Page text

English Electric Canberra B Mk 1
English Electric Canberra B Mk 1
A first generation British jet-powered medium bomber, the English Electric Canberra was designed by W. E. W. 'Teddy' Petter. It could fly at a higher altitude than any other bomber throughout the 1950s and by 1958 it had set nineteen point-to-point speed records and three height records, including one of 70,310 ft (21,430 m) in 1957 - See table below.
It all began in 1944, when the Air Ministry issued a requirement for a successor to the De Havilland Mosquito 'with no defensive armament and a high-altitude capability to evade interceptors'.
A number of British manufacturers submitted proposals and amongst those short-listed was Lancashire-based English Electric Company. At the time, the company had little experience in the design of military aircraft, having spent most of their formative years during WW2 building aircraft for the likes of Handley Page and De Havilland.  This all changed when Petter arrived from Westland Aircraft and he immediately set up his own Design Team.
Initial designs produced a centrally-mounted, single-engine concept, although this was quickly replaced by a two, wing-mounted engine concept and on 7th January 1946. The Ministry of Supply issued Specification B.3/45 for the further development and production of 4 aircraft, project named EE A.1.
After numerous post-war political and economic delays, the initial A.1. prototype (VN799) flew on 13th May 1949, by which time the Ministry had actually pre-ordered 132 production aircraft in various configurations.  The aircraft continued on as the A.1 until it was formally named Canberra on 19th January 1951, by The Rt Hon R.G Menzies, Prime Minister of Australia and the first export customer for the new jet.

Dataset excerpts
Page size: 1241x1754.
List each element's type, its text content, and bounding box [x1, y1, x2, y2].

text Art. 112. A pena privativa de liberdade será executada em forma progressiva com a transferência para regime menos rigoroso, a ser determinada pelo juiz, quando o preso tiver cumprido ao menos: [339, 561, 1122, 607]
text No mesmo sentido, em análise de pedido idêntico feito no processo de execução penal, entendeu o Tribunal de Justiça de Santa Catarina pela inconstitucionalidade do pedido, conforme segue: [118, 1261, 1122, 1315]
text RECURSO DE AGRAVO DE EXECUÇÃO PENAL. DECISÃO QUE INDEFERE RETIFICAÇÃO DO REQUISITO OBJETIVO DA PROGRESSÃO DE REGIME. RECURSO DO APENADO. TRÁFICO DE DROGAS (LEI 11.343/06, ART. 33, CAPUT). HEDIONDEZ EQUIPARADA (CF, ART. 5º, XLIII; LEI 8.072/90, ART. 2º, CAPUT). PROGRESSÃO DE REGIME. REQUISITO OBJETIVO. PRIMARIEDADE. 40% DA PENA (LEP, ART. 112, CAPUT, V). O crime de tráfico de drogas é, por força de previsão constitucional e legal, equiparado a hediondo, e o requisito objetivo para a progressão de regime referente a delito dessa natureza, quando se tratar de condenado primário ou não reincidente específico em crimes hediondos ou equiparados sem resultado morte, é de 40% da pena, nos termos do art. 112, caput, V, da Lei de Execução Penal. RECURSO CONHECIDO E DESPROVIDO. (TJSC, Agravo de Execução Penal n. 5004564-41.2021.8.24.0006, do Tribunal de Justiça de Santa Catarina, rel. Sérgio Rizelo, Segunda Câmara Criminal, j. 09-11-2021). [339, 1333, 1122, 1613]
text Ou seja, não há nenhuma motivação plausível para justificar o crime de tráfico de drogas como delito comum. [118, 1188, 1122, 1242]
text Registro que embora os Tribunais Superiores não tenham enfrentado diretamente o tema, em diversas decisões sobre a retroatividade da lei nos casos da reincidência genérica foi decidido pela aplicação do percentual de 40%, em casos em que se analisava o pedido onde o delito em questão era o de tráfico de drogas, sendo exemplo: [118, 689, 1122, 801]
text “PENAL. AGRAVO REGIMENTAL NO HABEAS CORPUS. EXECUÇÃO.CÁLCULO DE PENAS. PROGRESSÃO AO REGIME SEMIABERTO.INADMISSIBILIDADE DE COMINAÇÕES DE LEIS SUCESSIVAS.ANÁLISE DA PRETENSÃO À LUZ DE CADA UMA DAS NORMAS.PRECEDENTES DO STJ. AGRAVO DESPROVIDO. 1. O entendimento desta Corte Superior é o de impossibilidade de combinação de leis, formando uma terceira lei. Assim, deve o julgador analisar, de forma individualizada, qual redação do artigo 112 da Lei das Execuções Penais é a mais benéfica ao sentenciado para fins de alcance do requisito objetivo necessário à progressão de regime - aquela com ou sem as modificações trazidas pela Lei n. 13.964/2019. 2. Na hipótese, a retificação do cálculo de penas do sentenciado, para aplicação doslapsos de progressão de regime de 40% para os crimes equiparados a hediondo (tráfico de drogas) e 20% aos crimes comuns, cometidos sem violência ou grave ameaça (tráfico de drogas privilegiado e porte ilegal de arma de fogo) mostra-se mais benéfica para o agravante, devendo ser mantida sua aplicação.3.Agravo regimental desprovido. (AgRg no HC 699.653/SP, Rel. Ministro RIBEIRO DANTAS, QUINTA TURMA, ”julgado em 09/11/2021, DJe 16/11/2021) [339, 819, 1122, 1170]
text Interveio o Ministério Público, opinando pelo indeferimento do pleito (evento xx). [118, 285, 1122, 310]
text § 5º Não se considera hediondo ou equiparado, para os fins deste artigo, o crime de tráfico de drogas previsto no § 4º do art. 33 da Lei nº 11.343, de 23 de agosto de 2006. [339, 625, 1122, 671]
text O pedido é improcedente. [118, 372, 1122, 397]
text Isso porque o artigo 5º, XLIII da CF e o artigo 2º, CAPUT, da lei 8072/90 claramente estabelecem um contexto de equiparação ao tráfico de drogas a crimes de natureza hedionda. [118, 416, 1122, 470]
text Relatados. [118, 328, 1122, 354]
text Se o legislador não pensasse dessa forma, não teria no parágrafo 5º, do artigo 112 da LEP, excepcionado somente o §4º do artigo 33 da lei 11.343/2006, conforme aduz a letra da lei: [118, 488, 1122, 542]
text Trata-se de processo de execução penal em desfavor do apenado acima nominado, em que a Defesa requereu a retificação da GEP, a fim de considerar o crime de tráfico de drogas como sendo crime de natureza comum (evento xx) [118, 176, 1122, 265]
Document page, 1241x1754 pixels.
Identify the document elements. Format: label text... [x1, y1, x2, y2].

What to work on
Carry the account of the English Electric Canberra forward from its last sentence. The records can be left aside.

The response
The addition of a glazed nose (for a bomb-aimer), twin Rolls-Royce Avon R.A. 3 engines and teardrop wing tip fuel tanks resulted in the Canberra B.2, which took to the air at Warton on 21st April 1950 in the hands of EE Chief Test Pilot Roland (Bea) Beamont. 
English Electric Canberra B(I)56
English Electric Canberra B(I)56 of the Peruvian Air Force, formerly a B.2 with the RAF
Such was the ease of transition from propeller aircraft into the English Electric Canberra, that the first aircraft was delivered to RAF101 Squadron at Binbrook on 25th May 1951.
The success and adaptability of the design was such that it was built in over 40 versions and equipped 65 RAF squadrons. It was exported to 15 countries: Australia, Argentina, Chile, Ecuador, Ethiopia, France, India, New Zealand, Peru, Rhodesia / Zimbabwe, South Africa, Sweden, USA, Venezuela and West Germany. A total of 925 English Electric Canberra aircraft were built in the UK.
451 'Canberra' aircraft were also built under licence in the USA: 403 in the USA by the Glenn L Martin Company and designated as the B-57 ‘Canberra’ in many versions. A number of these were transferred from the USA to Pakistan as well as the Republic of China (Taiwan). 
A further 48 English Electric Canberras were built under licence by the Government Aircraft Factory, Australia as the Mk.20. 
In total 1,376 English Electric Canberra aircraft were built.
The aircraft was eventually retired by its first operator (the RAF) in June 2006, some 57 years after its first flight.  Meanwhile, 3 of the Martin B-57 variants remained in service, performing meteorological work for NASA.

English Electric Canberra Records

Point-to-Point Records
Event Crew Speed  Time
WD932 (B.2)
Atlantic crossing
Aldergrove - Gander
Sqn Leader A. Caillard
Flt Lt Haskett
Flt Lt A. Robson
Unofficial 4 Hours
37 Mins
WD940 (B.2)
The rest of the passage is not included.